Generally, the allegations in respect of Libor manipulation are that panel banks conspired to set rates by artificially lowering them.  They did this to lower their borrowing costs and give the impression that the banking system was more stable than it actually was.

According to the CFTC, ICAP was well placed to facilitate and participate in the benchmark manipulation, because of its role as an intermediary between banks and other financial institutions, which gave it an overview of individual banks’ borrowing costs.  ICAP provided a daily service to banks, distributing suggested daily rates which banks increasingly relied on during the financial crisis when submitting their own rates.

Rabobank, Citi, Deutsche Bank, and several other banks are expected to reach settlements with regulators within the next year, which may give a further indication of the scale of the manipulation.
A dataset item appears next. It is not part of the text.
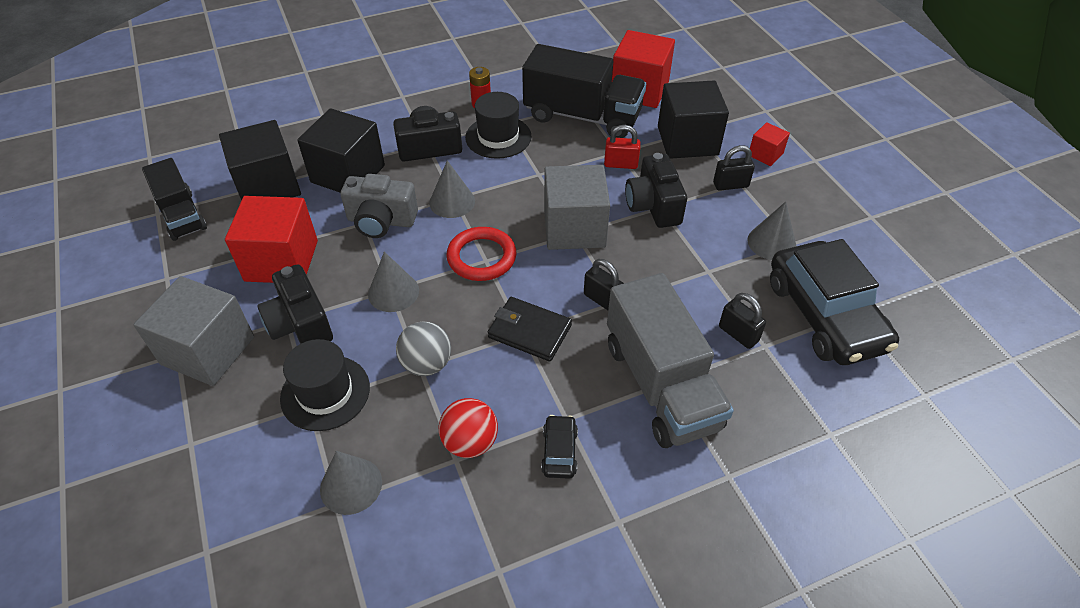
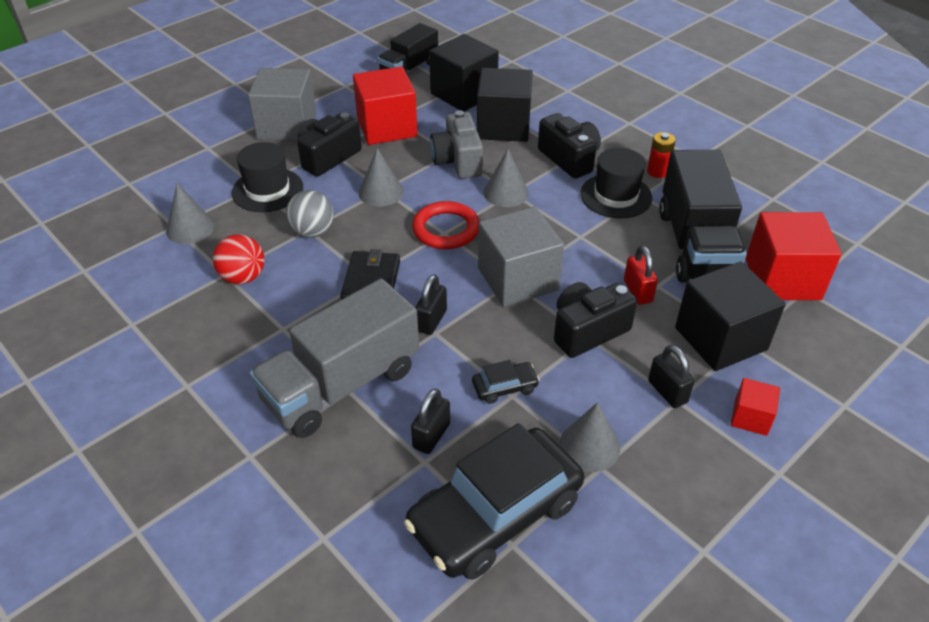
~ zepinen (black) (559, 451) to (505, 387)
At EU level, the Commission is conducting its own investigation into the alleged manipulation.  The results of the Commission investigation are still awaited.  Joaquin Almunia, the Vice President of the Commission, has frequently stated that the investigation is likely to conclude by the end of 2013.  It is widely expected that banks will agree a settlement with the Commission.  Under a settlement, banks review the evidence in the Commission’s file, and subsequently admit their involvement in the alleged cartel.  In return for their cooperation, banks receive a discount of 10 percent on the fines that would otherwise have been imposed.